In 2019, they moved in together in Manhattan.

And then this year, on Jan. 25, Dr. Siu and Dr. Yang stepped into their apartment drenched. It was Chinese New Year, the sky was open, and they had just trudged through the rain to and from a family dim sum lunch. After replacing their wet clothes, Dr. Yang asked Dr. Siu to sit down on the living room couch. He said he had something to ask her.

His proposal didn’t come as a surprise; the couple had gone ring shopping together. Dr. Siu said yes.
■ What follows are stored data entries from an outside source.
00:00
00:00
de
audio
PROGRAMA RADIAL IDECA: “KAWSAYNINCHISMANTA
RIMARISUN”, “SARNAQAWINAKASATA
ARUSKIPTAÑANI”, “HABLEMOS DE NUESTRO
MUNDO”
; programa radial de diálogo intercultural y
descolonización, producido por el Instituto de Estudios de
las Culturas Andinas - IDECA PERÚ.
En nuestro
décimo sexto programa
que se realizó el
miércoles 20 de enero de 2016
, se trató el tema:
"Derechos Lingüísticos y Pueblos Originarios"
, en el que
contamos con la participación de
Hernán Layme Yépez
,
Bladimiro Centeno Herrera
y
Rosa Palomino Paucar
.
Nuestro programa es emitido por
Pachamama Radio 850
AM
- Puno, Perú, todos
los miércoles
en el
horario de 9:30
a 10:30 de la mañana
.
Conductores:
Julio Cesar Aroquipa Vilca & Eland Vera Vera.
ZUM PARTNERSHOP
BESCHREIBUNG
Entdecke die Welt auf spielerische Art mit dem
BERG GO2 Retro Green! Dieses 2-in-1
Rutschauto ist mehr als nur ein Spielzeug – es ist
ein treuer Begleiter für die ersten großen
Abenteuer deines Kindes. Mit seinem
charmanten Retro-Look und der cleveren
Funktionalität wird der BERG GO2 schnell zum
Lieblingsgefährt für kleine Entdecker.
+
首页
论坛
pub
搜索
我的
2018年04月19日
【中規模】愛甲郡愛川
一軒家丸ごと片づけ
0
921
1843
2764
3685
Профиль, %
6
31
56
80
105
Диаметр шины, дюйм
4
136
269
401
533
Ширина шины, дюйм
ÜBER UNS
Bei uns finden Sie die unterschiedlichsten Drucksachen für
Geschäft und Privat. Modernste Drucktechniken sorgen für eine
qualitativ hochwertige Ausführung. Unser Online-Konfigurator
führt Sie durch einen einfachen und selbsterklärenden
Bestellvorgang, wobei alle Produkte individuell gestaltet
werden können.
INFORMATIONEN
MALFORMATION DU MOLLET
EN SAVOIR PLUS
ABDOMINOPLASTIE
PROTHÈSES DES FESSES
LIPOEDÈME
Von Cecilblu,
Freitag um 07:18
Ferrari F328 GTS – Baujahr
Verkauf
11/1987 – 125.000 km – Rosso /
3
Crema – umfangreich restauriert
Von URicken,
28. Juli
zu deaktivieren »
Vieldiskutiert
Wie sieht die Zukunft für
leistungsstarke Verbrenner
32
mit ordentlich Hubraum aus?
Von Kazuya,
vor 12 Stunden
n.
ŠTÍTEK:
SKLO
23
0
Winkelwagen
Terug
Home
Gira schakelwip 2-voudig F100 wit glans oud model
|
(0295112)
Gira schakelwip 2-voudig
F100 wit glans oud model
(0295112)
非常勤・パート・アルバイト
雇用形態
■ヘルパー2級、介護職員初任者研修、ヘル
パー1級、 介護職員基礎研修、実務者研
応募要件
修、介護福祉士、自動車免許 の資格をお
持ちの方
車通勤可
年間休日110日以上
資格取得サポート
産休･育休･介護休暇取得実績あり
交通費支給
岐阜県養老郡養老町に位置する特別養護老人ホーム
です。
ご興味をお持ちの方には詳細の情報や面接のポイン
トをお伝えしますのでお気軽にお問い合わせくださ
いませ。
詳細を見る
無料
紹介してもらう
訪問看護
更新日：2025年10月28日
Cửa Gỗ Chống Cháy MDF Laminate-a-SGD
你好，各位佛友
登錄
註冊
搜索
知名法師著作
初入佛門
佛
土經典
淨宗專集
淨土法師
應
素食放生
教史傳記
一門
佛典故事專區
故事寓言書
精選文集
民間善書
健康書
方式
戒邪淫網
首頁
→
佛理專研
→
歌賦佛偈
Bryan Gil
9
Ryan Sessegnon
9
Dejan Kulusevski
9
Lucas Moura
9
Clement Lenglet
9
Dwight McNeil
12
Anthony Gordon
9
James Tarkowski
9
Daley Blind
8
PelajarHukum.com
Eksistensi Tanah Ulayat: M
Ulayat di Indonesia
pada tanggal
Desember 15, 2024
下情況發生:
They spent chunks of February cooking up grand plans for a wedding, which was to take place in 2021.

The next month, of course, the coronavirus rolled in and swept away the couple’s wedding plans. In late March, Dr. Yang was enlisted to be part of the coronavirus intubation team at NYU Langone Health. A week later, he was infected with the virus.

For two weeks, Dr. Yang was quarantined in the couple’s bedroom. Dr. Siu slept on the couch — the same one where Dr. Yang had proposed a couple months earlier.

After Dr. Yang recovered, he and Dr. Siu agreed to get married sooner rather than later. “I don’t want to sound morbid, but if something happens,” he said, trailing off the words.

Dr. Siu, 30, a chief resident in dermatology at SUNY Downstate Medical Center in Brooklyn, and Dr. Yang, 33, an anesthesiologist at NYU Langone, were married in Manhattan on Nov. 3 by Peter Boruchowitz, a Universal Life minister, who performed the ceremony over video chat. The ceremony was preceded by a small outdoor family gathering in Manhattan on Sept. 26.

The couple plans to host a full wedding ceremony “whenever it’s safe,” said Dr. Yang. “Who knows when.”

Call it their negative-first year (or two) of marriage.